## WORK ITEM
Your task is to copy every line below that contains the word "Example".
□ □ □ □ □ □ □
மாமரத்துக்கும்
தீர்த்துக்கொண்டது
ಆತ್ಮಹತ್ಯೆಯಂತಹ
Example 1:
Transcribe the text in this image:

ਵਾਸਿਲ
□ □ □ □ □ □ □
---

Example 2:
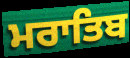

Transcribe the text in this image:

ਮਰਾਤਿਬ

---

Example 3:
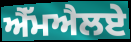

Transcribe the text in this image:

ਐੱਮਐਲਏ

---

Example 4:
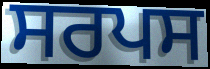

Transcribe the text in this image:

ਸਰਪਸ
□ □ □ □ □ □ □
## YOUR RESPONSE
Example 1:
Example 2:
Example 3:
Example 4:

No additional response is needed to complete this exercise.